━━━ DATA FOR PROCESSING

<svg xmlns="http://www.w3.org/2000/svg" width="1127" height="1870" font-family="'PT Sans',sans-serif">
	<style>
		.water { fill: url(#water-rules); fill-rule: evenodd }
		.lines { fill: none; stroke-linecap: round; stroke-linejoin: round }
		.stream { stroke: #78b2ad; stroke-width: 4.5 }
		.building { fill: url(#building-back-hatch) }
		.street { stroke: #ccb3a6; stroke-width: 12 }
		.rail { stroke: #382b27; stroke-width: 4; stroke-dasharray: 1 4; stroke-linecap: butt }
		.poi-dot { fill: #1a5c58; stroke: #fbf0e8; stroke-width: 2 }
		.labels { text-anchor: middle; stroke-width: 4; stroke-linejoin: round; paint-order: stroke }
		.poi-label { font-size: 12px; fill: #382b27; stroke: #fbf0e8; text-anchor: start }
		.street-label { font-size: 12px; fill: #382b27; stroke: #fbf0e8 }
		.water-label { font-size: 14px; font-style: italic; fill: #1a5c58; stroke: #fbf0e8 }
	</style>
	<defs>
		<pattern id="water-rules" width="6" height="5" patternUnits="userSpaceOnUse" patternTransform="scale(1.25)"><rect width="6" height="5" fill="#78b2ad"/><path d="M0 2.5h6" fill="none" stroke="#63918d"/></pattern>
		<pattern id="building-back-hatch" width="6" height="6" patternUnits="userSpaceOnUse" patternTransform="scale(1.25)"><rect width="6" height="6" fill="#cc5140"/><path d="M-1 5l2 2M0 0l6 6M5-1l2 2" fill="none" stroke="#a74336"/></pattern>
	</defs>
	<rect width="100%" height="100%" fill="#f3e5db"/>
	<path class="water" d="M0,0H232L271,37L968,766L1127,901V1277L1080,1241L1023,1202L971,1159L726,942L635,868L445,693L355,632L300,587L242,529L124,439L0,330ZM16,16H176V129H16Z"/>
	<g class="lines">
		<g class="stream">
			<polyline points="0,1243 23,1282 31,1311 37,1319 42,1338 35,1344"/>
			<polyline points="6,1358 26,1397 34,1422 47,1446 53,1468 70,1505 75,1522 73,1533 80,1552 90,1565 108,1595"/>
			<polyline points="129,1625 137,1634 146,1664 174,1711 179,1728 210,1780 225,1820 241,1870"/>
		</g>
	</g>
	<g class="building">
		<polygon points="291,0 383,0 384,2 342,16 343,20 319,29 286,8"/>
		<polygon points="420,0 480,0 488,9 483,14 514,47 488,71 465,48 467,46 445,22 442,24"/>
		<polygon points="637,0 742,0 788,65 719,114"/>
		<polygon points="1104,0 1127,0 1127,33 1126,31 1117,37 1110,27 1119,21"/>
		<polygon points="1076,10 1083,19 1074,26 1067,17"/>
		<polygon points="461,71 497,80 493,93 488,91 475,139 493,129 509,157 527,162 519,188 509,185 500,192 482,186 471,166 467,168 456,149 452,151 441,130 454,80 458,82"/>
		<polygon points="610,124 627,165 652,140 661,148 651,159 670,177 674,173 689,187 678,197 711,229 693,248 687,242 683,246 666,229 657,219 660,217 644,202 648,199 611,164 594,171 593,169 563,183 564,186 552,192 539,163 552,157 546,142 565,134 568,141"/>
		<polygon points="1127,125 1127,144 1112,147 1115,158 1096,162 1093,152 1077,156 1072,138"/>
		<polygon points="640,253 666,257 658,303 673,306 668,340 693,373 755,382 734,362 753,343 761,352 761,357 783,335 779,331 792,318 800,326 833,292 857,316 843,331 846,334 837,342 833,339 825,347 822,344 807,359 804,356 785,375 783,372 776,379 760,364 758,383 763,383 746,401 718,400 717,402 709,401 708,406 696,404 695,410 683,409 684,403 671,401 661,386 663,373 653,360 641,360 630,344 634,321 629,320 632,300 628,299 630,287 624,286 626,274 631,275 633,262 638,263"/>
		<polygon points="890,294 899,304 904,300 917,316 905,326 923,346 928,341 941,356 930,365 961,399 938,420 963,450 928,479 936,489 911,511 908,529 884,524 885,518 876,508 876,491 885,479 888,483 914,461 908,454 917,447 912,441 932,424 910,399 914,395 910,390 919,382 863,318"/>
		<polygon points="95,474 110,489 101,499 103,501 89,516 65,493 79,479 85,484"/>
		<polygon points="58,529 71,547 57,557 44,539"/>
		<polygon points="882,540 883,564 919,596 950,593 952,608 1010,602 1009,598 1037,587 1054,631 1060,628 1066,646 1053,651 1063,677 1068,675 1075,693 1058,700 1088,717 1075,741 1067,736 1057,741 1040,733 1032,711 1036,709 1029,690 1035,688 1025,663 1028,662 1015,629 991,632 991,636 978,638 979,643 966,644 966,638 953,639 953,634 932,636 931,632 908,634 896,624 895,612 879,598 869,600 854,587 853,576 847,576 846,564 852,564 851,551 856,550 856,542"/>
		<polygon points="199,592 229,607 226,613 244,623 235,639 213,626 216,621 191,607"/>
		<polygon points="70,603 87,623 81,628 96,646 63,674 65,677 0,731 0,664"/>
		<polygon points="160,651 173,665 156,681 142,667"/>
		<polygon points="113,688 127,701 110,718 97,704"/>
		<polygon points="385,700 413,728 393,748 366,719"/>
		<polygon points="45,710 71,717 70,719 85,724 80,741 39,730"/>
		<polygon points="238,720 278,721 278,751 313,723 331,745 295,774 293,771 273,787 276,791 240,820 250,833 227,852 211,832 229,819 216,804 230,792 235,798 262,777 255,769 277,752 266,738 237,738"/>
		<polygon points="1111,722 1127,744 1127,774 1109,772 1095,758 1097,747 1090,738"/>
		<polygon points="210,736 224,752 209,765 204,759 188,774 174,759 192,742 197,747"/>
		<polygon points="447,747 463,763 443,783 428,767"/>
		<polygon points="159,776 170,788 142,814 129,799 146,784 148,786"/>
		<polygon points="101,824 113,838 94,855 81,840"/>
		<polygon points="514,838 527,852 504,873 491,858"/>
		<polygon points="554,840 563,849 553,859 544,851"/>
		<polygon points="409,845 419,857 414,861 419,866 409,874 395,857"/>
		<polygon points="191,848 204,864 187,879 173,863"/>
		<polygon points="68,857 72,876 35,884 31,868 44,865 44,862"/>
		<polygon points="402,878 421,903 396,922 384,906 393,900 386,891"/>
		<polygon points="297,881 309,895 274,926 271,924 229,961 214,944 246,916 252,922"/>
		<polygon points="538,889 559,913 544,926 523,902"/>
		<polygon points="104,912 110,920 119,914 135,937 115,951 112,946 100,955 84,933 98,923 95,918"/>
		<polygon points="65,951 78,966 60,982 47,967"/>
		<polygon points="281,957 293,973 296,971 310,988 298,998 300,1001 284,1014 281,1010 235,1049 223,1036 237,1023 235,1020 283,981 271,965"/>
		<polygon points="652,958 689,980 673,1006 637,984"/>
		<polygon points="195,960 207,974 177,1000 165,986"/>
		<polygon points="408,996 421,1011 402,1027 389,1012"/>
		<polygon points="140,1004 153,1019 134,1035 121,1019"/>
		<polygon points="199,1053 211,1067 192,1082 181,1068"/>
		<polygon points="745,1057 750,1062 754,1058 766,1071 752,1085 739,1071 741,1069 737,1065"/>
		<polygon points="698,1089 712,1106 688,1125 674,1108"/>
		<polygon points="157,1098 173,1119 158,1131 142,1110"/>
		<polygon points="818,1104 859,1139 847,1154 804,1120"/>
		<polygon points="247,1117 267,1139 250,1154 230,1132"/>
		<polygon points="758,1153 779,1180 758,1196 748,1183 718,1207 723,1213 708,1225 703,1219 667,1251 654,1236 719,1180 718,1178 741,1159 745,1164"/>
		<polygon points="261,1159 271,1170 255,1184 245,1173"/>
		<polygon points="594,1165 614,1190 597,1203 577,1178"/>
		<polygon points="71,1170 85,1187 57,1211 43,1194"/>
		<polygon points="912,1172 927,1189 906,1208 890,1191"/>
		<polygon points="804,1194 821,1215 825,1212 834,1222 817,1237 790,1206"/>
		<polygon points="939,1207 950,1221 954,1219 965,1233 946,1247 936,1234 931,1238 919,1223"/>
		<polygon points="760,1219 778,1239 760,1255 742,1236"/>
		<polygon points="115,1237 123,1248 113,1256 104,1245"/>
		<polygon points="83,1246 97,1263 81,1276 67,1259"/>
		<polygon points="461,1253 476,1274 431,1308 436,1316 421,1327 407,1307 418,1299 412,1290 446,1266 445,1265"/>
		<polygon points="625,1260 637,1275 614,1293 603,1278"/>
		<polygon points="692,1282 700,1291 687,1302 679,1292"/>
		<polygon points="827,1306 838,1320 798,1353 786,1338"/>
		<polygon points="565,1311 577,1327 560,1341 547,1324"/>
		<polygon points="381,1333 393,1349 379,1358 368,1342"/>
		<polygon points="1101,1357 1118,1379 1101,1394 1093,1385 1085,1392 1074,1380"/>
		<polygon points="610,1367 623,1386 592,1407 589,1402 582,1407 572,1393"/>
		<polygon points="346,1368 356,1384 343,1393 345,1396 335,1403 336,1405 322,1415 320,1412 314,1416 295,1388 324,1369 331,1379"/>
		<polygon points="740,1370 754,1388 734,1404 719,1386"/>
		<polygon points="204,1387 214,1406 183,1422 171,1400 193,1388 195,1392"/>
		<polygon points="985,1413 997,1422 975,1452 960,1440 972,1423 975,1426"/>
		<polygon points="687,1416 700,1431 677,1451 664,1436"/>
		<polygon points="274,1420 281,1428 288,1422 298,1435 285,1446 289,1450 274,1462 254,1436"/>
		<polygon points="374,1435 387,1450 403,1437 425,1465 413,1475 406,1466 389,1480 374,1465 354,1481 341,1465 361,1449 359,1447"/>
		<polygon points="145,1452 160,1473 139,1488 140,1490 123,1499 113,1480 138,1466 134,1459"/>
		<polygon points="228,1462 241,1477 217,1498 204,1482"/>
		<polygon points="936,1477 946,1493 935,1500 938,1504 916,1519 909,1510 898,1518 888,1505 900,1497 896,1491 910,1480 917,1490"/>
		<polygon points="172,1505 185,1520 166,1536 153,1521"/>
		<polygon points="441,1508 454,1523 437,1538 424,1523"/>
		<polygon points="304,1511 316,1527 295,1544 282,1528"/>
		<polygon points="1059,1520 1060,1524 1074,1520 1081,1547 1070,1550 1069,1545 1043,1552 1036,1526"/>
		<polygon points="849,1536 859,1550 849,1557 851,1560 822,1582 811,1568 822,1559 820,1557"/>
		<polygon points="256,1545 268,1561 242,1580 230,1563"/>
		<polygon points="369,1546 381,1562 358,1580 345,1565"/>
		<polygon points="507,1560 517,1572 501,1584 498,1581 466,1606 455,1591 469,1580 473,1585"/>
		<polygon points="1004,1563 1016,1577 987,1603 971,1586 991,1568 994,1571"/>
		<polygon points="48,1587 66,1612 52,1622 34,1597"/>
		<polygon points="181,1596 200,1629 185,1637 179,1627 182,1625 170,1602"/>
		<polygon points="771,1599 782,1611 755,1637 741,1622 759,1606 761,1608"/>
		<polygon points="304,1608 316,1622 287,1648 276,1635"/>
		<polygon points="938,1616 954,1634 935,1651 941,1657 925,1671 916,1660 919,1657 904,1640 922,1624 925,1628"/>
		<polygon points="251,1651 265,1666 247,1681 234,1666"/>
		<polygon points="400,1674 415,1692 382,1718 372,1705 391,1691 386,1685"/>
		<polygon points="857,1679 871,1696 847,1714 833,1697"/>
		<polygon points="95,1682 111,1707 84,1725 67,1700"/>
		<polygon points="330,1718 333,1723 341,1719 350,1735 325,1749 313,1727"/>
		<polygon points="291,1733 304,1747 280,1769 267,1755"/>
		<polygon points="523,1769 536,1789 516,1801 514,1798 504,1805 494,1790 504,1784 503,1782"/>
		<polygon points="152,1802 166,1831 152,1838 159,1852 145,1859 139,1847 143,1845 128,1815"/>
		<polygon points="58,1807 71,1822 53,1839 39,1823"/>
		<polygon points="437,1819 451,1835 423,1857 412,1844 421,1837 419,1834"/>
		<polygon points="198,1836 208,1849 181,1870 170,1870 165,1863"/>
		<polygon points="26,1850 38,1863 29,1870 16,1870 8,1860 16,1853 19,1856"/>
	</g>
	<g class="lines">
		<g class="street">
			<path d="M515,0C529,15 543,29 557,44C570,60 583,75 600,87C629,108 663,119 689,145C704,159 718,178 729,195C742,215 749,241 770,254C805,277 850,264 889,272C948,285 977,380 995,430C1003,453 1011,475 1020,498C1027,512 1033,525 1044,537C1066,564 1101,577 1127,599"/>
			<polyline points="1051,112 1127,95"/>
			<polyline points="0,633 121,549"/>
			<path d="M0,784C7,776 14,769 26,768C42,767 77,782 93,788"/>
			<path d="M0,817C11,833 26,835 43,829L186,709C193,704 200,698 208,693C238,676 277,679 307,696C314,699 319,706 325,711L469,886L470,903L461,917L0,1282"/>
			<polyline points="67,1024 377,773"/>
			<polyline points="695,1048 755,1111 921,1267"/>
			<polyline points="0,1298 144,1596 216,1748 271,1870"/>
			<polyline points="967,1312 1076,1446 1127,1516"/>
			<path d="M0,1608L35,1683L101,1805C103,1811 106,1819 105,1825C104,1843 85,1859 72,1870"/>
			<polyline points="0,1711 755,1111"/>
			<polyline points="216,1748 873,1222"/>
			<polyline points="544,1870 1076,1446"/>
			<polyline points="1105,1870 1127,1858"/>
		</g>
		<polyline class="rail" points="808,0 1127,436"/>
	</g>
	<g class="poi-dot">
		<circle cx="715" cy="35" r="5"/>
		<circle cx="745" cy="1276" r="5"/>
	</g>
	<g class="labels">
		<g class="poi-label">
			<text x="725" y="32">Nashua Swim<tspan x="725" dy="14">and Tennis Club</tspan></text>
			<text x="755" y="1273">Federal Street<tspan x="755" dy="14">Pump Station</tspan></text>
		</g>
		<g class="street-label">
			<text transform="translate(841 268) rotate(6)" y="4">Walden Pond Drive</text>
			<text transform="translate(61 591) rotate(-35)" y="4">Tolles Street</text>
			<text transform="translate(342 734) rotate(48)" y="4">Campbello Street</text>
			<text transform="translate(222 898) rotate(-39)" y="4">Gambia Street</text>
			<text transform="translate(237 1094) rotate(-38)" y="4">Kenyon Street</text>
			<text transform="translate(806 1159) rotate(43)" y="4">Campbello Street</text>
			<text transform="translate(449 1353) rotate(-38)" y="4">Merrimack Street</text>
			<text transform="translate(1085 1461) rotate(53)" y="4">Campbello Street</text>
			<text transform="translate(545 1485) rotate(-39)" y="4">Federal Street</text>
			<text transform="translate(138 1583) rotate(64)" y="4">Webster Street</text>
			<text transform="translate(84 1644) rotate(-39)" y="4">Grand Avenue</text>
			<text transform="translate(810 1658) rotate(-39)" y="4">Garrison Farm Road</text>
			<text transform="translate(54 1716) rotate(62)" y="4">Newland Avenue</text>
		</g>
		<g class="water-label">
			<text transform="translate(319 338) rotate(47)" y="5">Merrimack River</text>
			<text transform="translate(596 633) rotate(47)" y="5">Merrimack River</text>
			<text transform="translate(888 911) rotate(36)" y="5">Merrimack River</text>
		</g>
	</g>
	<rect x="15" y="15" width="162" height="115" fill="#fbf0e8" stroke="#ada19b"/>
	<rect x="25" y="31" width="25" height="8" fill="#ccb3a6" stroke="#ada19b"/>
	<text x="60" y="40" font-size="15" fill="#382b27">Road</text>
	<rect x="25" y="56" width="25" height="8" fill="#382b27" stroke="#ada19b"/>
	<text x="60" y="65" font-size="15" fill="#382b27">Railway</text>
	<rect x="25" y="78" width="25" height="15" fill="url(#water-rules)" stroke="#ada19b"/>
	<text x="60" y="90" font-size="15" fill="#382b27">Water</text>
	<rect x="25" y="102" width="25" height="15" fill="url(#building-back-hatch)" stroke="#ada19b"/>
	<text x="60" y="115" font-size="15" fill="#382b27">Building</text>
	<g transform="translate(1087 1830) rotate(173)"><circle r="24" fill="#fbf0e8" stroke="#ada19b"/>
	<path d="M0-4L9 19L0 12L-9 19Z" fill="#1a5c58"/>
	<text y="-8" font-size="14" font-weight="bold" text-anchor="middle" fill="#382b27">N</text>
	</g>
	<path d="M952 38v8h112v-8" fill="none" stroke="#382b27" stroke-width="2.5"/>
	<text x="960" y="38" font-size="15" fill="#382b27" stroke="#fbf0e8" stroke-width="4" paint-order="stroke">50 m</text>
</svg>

━━━━━━

# WHAT YOU HAVE TO DO
Reproduce every line above that contains the string "back".

# YOUR RESPONSE
		.building { fill: url(#building-back-hatch) }
		<pattern id="building-back-hatch" width="6" height="6" patternUnits="userSpaceOnUse" patternTransform="scale(1.25)"><rect width="6" height="6" fill="#cc5140"/><path d="M-1 5l2 2M0 0l6 6M5-1l2 2" fill="none" stroke="#a74336"/></pattern>
	<rect x="25" y="102" width="25" height="15" fill="url(#building-back-hatch)" stroke="#ada19b"/>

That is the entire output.